So we know in our other posts we briefly mention our month away living in another country, but today we wanted to talk more about that and what we did there, and all that jazz!
Kathleen and I decided last year that we wanted to get more working experience with our anthropology degree. We emailed professors trying to find sites in Canada that were more affordable and really could not find anything that interested us. We heard from one professor that she was taking anthropology majors to Italy to get some cultural anthropology experience, and we attended that meeting, but the professor was super boring and Kathleen was road tripping (see other article!) around that time so it wouldn’t have worked out. I had even debated going myself feeling desperate for any sort of experience, but then Kathleen mentioned looking up archaeological sites online that seemed to be promising! After finding a reliable website, we decided on Pompeii at the scavi (ruins)!
Our month was one of the best things that ever happened to me! We lived with an Italian family and had lots of parties with them, and got to know them really well regardless of the language barrier. We lived with 5 other people in a basement suite and although we could drive each other crazy, we did everything together and had a lot of fun getting to know people around the world. One time we were grocery shopping and we would say something with our Canadian accent and they would say the same word with their British, Scottish, and American accents and we would stop and be like “Wait, how did you just say that” then get in debates about who was wrong. We travelled around Italy together on weekends, and worked together during the week. We had family meals every night and we all knew when to hang out by ourselves so to not drive everyone crazy!
The work we did in Pompeii was also very cool. We had a very strict supervisor, but I felt like I learned a lot. Our artifacts came from a bathhouse within the scavi, and for the first few days of the trip, we would wash the pottery and let it dry. We would have to weigh it, date it, mark it down with a number and try to figure out what kind of a vessel it was. Was it used for cooking, transporting oils… the list goes way, way on! Also, we would have to weigh it, describe it in Italian, and then they would get photographed and drawn later. The pottery was very cool and some pieces could be put together to make up a whole side of a pot!

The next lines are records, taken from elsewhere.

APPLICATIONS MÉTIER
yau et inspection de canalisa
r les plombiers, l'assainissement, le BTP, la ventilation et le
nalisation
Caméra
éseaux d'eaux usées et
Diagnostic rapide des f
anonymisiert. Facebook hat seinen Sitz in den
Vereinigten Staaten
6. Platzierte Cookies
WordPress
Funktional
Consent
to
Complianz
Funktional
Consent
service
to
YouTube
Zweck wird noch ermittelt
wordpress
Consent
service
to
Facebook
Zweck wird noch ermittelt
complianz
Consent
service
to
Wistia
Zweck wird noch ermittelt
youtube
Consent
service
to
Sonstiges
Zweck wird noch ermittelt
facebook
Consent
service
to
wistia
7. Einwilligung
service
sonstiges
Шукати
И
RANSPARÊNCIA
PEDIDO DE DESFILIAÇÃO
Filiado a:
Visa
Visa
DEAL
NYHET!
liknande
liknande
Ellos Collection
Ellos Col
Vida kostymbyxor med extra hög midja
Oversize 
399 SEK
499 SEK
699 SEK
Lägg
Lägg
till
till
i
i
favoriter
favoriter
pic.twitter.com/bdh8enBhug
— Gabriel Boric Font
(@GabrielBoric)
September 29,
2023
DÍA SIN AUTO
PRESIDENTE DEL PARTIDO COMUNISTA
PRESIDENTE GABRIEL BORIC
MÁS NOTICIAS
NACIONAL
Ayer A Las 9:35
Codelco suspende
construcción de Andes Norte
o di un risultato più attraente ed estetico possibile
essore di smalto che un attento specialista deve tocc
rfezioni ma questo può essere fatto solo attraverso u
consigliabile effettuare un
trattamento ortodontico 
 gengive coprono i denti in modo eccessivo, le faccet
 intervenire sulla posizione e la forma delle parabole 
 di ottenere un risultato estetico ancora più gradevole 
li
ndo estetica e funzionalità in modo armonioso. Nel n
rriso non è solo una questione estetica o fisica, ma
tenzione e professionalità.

I like to think I’m pretty used to travelling to new places, however, I didn’t really expect to experience so much culture shock in that month! Something so simple as finding taco seasoning became a guessing game, and the people who ran our dig worked on Italy time (aka being late means nothing). It was super interesting to compare what was expected of us in Canada, versus expected in Italy. Italians have an interesting nightlife, where all the stores and shops stay open until midnight or 1 am on Friday. Saturday, and Sunday. People dress up and spend most of the night hanging out with their friends, dancing, playing.and of course, trying to get the attention of the opposite sex. Plazas and town squares really facilitate these interactions, and its something I miss a lot about Italy! There is no designated meeting place in Canada. Young people meet in coffee shops or bars,which in themselves facilitate interesting interactions, they are just not as universal.
Definitely a key component of this experience was knowing when to take alone time. It’s important to remember that we all need some time to ourselves! In the house we all took alone time after our day of work, sat on the couch if we wanted and cooked meals together if we wanted. If you suffer from FOMO (fear of missing out) as I do, it can be EXTRA hard to find the time you need for yourself, since there is always something going on! As long as you recognize that the party is not going to take off without you, you might be able to charge your batteries a bit! Cook some meals with your friends after and you’ll jump right back into the fun!